My mistake: Trusting Sedgwick County to run a fair and ethical election | Opinion
Sedgwick County is demanding a correction on a column I wrote last week titled “County officials crippled mail voting in sneaky, self-serving political act.”
They’re not getting one. I only correct things that are wrong.
I take accuracy very seriously and if I’d made a mistake, I’d correct it as fast as I could.
In this case, it’s the county government that made a mistake — suppressing mail voting. And some folks over there don’t like that I told you about it.
In my column, I explained that the reason mail voting is down by at least 20,000 voters leading up to Tuesday’s election is that the Republican county commissioners and election commissioner decided to stop sending mail-ballot applications to all registered voters in the county, which had been done for every statewide general election since 2008.
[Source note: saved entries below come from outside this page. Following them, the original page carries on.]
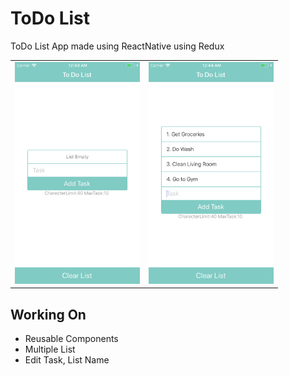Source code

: # ToDo List
ToDo List App made using ReactNative using Redux

<table>
  <tr>
    <td><img src="./screenshots/empty_list.png" width="200"></td>
    <td><img src="./screenshots/populated_list.png" width="200"></td>
  <tr>
</table>

## Working On 
- Reusable Components 
- Multiple List 
- Edit Task, List Name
It was a major change in election procedure done without public notice or a public vote.
Suppressing mail voting is part of a nationwide strategy by Republicans to enhance their election chances where they control the voting apparatus. It’s happened here and at the Kansas Statehouse, where legislators passed a law — since blocked by a federal court — making it illegal for nonprofit groups to send mail-ballot applications to voters.
There are two types of Republicans doing this stuff:
The True Believers who still think the 2020 presidential election was stolen from Donald Trump through mail-ballot fraud, despite mountains of evidence proving otherwise.
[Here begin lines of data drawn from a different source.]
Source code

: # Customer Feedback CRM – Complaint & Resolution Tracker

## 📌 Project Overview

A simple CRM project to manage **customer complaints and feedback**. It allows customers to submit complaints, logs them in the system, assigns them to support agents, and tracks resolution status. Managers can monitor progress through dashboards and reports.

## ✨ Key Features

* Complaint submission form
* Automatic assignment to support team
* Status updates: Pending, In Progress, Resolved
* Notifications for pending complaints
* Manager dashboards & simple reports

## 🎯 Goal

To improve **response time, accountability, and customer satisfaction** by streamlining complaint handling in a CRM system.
And opportunistic Republican politicians who know better, but are cynically attacking mail voting because Democratic voters have used it more than Republican voters in recent elections.
Our Republican county commissioners, David Dennis, Pete Meitzner and Jim Howell, all oppose you being sent a mail-ballot application. Democratic commissioners Lacey Cruse and Sarah Lopez support it.
The county’s main complaints about my column are 1) Meitzner missed the part of a June 28 county staff meeting where elections were discussed and 2) Mail ballot applications were still available online and by request.
Their third claim of inaccuracy is that the money that paid for mailing ballot applications in the past couldn’t have been removed from the budget because it wasn’t in the budget — or something like that.
Let’s take these one at a time.
1) It didn’t matter whether Meitzner was at the June 28 meeting or not, because based on the discussion it was obvious that the decision to kill the mailers was made before commissioners even walked in the room. Frankly, the county should count themselves lucky if nobody files a complaint with the district attorney under the Open Meetings Act.
2) Voters didn’t know they had to request a mail-ballot application because for the past 14 years they’d gotten one in their mailbox from the county. If I’d known in time, we’d have printed the application in the paper so people could clip it and send it in. Not everybody subscribes, but it would have been better than nothing.
3) I am totally uninterested in splitting hairs with the county over whether the money for the mass-mailing mysteriously disappeared from the budget, as I said in my original column. The fact is, in every general election cycle from 2008 to 2020, it was there, and in 2022 it was gone. No amount of semantics changes that.
I did make one mistake: I trusted the Sedgwick County Commission to conduct an election with integrity and fairness, and I trusted new Election Commissioner Angela Caudillo to fight for voter access in Sedgwick County, like her predecessor Tabitha Lehman did.
I’ll live with that mistake. Rest assured I won’t repeat it.
There’s only one way to fight this kind of chicanery, and that’s to show up Tuesday and vote like you mean it.
With so many mail votes taken out of the mix, the lines will probably be lengthy, especially in urban neighborhoods.
But persevere. Polls open at 6 a.m. and if you’re in line before 7 p.m., they have to let you vote, no matter how long it takes.
This county government is in dire need of a reminder that American citizens — Republicans, Democrats, and independents — will not tolerate election tampering by self-serving politicians.
Your presence in a voting booth on Tuesday is the only way left to get that message across. Be there.